El pasado 13 de junio la actividad divulgativa del IDiBE Ciencia con Tapas se desplazó a las Bodegas Monóvar (Grupo MG Wines) para conocer la ciencia que hay detrás de la elaboración de un vino muy alicantino: el Fondillón. A la llegada a la bodega Nuria Martí, investigadora del IDiBe y profesora del Master de Viticultura y Enología de la UMH presentó la actividad e introdujo a Rafael Poveda, enólogo de la bodega, quien se hizo cargo de guiar al grupo de unas 35 personas por las instalaciones.

Rafael Poveda nos acercó a uno de sus viñedos y comenzó explicando las particularidades geográficas y climáticas de la comarca del Collado Salinas. Habló de las distintas variedades de uva de las que salen sus vinos (unos treinta entre las distintas bodegas del grupo), destacando la Monastrell, y la variedad Riesling, procedente del Rhin, de la que han sido pioneros en su introducción en Alicante. El cultivo de los viñedos se hace de forma natural, sin el uso de pesticidas. Rafael explicó las distintas labores que se llevan a cabo en el viñedo desde la poda hasta finalmente la vendimia, que se realiza a mano. La uva que se destina al Fondillón no se recoge hasta noviembre.

Pasamos al interior de las instalaciones donde continuó explicando el proceso de  elaboración, con la selección de la uva, separación del grano y el “estrujado”, con lo que ya se obtiene el mosto. Le fermentación se realiza en grandes tanques de acero con la temperatura controlada. En el caso del Fondillón se alcanzan de forma natural los 16.5º de alcohol. La fermentación da lugar a un vino turbio que hay que clarificar, lo que en Bodegas Monovar se hace por un novedoso proceso de filtración tangencial en cerámica. Finalmente pasamos a la zona de embotellado, donde Rafael mostró a los asistentes tapones de corcho de distintas calidades.

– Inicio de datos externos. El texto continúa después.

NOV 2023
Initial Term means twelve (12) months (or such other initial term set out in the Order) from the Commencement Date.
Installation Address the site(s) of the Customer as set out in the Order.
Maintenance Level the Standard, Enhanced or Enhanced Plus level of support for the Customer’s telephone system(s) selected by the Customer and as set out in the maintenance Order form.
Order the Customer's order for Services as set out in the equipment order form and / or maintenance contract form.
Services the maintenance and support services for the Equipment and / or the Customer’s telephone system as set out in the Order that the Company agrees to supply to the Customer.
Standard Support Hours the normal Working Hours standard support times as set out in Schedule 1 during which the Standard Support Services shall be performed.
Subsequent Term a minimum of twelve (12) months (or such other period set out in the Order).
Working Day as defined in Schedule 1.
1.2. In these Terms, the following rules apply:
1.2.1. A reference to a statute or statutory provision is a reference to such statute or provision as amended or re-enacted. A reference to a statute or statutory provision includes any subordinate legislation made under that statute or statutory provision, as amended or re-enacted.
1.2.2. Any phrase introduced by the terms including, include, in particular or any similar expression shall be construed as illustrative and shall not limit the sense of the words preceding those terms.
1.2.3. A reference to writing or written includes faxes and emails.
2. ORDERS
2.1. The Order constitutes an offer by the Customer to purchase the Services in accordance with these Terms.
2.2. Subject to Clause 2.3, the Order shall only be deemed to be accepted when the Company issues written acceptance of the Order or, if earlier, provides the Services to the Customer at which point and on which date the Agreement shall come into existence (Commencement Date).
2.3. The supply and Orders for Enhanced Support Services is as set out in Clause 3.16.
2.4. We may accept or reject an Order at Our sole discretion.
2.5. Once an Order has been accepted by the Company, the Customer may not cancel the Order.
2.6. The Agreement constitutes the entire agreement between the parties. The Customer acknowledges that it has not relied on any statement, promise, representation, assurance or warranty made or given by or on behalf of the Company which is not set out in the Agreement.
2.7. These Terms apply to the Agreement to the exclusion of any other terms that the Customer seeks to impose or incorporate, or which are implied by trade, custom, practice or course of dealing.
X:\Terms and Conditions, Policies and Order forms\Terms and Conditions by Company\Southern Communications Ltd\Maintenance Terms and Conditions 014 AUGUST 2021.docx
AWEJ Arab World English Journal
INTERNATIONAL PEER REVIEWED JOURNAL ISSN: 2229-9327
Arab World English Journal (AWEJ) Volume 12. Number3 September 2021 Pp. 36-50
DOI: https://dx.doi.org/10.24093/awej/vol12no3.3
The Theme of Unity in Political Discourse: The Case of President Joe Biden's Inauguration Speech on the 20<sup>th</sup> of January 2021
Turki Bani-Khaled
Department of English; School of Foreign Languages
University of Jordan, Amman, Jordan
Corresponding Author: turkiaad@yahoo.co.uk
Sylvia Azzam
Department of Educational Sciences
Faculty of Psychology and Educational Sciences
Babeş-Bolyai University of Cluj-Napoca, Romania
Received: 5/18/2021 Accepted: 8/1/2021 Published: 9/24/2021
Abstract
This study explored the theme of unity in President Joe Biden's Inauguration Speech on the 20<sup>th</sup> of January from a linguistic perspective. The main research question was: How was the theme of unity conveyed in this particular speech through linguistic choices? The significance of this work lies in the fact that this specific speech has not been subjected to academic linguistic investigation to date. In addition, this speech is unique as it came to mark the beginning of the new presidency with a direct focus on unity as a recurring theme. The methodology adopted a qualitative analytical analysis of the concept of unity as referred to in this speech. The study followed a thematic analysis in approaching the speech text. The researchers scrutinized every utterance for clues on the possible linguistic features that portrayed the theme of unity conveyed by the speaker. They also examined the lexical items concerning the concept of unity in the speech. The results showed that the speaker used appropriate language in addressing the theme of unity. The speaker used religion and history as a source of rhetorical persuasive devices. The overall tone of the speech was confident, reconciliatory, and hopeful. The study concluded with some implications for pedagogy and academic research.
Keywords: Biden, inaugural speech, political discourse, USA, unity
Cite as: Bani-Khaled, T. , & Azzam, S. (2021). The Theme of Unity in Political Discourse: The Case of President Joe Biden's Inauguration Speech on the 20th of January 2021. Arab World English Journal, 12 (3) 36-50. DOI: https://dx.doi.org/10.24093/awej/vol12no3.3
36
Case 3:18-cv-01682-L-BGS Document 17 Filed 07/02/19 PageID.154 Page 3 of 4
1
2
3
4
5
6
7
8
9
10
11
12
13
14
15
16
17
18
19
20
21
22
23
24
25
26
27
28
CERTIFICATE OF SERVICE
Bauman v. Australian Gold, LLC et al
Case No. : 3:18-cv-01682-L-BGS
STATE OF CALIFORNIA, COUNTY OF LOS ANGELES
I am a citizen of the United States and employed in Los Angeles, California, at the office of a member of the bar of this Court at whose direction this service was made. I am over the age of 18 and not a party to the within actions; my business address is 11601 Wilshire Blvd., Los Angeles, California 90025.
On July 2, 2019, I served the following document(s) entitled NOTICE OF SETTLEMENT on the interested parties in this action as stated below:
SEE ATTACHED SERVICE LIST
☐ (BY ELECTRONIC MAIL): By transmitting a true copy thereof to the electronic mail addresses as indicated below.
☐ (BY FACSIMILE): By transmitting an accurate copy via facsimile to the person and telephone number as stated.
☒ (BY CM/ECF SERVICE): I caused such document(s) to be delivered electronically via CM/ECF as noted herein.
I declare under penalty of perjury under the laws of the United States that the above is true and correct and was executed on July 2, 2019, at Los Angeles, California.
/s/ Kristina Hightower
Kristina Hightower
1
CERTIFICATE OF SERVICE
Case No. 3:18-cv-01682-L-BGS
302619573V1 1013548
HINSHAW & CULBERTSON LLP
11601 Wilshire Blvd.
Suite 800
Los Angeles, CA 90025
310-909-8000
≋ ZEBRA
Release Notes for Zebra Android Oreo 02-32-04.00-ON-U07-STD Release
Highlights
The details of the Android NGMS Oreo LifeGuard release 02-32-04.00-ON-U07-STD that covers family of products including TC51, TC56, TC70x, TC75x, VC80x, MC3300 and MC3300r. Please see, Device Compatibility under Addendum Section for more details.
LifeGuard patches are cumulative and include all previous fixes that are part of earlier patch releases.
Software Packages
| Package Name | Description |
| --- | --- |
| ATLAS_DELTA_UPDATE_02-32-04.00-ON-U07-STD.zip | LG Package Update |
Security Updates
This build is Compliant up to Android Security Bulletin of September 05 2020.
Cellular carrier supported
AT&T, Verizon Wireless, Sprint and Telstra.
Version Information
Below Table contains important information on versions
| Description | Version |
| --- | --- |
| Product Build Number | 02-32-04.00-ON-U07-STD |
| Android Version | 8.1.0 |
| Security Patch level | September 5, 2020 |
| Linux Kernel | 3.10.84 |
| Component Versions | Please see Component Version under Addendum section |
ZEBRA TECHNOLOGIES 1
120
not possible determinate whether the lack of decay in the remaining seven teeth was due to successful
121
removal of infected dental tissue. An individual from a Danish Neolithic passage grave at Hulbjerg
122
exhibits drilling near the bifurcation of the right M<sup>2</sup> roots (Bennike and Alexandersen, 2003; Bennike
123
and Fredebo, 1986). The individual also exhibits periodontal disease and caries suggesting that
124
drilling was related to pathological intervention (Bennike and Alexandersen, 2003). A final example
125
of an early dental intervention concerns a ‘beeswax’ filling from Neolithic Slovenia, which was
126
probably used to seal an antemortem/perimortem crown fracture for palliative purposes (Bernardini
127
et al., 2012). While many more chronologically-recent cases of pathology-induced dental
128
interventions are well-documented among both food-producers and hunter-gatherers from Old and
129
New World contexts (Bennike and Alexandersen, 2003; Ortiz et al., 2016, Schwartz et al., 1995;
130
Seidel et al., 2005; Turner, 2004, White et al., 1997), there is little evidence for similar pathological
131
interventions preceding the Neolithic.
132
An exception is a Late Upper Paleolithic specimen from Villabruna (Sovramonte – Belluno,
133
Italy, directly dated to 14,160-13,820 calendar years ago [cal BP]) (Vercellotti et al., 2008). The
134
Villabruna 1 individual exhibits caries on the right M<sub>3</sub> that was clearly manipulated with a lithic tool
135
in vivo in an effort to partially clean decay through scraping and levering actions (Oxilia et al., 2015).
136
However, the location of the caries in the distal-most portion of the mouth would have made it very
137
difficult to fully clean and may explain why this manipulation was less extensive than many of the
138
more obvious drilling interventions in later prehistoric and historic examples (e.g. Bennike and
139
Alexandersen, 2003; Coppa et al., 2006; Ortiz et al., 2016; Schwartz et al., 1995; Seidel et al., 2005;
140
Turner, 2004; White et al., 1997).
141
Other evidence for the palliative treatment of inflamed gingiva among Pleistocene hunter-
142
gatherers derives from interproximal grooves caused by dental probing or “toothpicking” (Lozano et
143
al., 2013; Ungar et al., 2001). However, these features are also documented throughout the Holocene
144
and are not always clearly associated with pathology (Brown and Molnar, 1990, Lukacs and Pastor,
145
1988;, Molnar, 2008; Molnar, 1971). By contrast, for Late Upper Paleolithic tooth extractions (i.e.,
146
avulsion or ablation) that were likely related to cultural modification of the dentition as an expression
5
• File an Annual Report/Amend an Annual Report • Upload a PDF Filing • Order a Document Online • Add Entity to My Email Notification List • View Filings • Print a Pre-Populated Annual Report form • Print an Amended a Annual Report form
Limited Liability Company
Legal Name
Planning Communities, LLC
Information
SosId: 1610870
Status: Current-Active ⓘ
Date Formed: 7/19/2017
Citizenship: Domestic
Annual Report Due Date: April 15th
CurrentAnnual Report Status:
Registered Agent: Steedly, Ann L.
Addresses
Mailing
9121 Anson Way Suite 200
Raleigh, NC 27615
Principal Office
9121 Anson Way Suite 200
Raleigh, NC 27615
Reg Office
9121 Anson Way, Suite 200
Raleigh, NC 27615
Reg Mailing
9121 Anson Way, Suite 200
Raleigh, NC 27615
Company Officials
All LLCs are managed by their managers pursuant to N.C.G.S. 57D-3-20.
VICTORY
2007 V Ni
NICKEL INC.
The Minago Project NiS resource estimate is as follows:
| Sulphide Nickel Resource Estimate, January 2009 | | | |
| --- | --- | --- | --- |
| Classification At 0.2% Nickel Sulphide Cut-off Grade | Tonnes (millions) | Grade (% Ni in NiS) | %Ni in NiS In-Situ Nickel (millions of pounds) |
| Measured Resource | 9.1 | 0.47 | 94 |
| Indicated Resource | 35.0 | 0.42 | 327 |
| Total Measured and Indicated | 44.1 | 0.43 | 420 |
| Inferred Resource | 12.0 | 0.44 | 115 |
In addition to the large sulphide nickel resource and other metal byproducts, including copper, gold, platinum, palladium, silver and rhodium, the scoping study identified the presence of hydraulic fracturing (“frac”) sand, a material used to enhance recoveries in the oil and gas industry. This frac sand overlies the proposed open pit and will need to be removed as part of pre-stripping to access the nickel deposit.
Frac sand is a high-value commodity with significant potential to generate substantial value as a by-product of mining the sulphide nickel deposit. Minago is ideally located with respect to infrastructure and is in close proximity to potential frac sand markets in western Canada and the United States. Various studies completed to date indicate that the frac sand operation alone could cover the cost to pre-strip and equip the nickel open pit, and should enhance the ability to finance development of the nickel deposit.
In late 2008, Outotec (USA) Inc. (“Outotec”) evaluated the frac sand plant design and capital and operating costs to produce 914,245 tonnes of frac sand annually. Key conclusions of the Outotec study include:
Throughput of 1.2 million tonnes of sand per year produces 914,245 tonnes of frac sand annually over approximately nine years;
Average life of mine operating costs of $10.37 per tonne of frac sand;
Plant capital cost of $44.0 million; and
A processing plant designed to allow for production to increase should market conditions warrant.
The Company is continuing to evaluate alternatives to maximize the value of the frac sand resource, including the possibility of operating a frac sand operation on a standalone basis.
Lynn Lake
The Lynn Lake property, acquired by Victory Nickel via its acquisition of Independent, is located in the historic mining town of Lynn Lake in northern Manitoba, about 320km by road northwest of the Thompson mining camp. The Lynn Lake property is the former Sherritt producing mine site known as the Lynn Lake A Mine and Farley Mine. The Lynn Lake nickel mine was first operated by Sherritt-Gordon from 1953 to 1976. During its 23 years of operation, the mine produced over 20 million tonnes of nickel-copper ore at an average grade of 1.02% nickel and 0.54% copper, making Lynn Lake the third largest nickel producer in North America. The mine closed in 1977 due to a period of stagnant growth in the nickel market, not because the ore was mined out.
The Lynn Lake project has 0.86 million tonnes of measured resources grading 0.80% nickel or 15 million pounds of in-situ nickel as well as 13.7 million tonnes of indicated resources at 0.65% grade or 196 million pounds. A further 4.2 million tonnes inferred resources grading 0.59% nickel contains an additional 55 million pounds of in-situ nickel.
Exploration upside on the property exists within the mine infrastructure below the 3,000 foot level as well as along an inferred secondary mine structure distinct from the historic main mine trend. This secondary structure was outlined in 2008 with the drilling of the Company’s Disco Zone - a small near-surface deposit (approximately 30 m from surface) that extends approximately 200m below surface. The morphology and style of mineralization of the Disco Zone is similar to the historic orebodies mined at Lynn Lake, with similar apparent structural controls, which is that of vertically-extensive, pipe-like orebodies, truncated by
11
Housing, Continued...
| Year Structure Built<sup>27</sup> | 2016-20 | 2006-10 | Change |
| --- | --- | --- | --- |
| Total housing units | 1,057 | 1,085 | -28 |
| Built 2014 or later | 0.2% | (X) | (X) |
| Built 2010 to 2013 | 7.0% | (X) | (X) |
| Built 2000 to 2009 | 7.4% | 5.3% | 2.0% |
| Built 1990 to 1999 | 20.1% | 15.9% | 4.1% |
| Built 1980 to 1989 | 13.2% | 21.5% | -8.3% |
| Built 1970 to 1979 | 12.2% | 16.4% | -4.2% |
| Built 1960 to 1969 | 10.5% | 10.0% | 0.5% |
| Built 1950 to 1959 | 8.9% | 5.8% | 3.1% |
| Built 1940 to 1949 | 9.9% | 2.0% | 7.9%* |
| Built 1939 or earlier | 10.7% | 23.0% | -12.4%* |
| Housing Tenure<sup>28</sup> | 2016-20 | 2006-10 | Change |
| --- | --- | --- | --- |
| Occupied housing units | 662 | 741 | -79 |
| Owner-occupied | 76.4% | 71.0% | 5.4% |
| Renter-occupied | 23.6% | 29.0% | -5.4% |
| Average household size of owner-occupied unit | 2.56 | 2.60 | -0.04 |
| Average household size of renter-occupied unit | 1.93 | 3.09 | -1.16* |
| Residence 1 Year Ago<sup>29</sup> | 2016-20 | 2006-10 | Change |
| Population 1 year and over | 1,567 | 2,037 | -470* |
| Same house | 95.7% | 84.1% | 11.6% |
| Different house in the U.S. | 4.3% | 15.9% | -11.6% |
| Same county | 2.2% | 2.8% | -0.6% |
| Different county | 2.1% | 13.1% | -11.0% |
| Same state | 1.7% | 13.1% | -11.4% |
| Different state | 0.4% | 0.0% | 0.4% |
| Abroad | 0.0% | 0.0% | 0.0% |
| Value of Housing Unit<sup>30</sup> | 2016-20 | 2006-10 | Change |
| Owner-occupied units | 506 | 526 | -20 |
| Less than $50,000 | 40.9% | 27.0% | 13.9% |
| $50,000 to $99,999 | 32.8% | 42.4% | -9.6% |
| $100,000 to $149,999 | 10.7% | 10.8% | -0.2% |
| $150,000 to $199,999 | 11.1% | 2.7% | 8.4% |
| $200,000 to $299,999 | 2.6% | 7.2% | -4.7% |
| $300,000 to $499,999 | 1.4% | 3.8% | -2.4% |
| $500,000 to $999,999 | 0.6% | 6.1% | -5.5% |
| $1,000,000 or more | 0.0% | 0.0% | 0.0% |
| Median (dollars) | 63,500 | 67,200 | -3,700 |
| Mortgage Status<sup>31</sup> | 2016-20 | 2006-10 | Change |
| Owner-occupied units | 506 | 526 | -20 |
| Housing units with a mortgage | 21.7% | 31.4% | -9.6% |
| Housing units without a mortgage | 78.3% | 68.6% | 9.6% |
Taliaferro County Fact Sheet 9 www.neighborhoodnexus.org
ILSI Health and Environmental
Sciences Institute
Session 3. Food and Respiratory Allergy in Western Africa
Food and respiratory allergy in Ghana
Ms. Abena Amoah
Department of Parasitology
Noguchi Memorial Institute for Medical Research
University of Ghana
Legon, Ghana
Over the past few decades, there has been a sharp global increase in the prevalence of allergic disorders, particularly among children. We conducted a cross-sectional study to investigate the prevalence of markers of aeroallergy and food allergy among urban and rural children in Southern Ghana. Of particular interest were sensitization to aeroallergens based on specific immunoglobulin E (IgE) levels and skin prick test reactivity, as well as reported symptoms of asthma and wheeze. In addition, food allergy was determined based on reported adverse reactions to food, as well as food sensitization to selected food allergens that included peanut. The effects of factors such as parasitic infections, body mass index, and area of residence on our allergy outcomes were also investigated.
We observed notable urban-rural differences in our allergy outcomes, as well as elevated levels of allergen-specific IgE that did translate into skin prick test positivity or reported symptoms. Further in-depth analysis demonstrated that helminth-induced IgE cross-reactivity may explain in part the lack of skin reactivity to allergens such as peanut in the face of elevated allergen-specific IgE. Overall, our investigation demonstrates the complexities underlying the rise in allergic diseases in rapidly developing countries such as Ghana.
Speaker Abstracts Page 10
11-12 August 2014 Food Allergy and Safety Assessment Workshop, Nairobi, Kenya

En la siguiente etapa del recorrido entramos en la sala donde están los toneles de unos 1700 litros donde envejece el Fondillón, y de allí pasamos a la sacristía, donde se hizo la cata de tres añadas de Fondillón: 1944, 1950 y 1969, y pudimos disfrutar de este vino del que Azorín dijo: “Vino centenario, es dulce sin empalago, por su densidad empaña el cristal, huele a vieja caoba”.

En definitiva, una fantástica experiencia que esperamos repetir en próximos años.